### Work required
Type out the lines of the records below, starting at the line containing "Understanding" and continuing through the end of the records, with each line unchanged. Leave the pictures out of your answer.

### Source records
-----

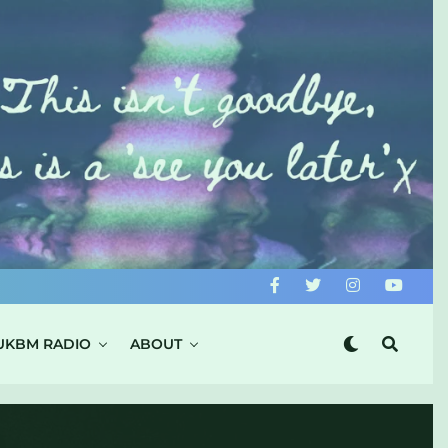
UKBM RADIO
ABOUT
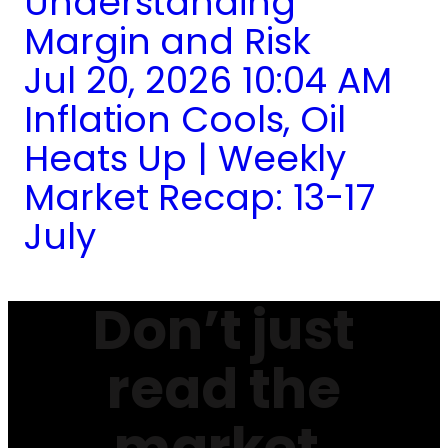
Understanding
Margin and Risk
Jul 20, 2026 10:04 AM
Inflation Cools, Oil
Heats Up | Weekly
Market Recap: 13-17
July
Don’t just
read the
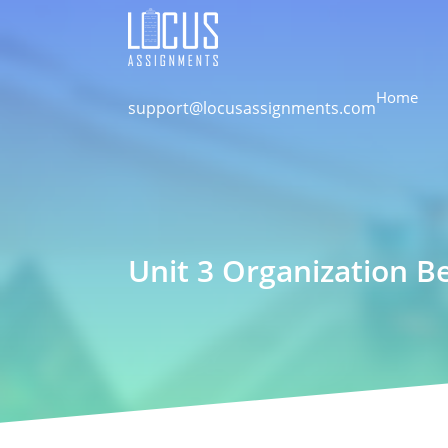
Home
support@locusassignments.com
Unit 3 Organization B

-----

### Response to the exercise
Understanding
Margin and Risk
Jul 20, 2026 10:04 AM
Inflation Cools, Oil
Heats Up | Weekly
Market Recap: 13-17
July
Don’t just
read the
Home
support@locusassignments.com
Unit 3 Organization B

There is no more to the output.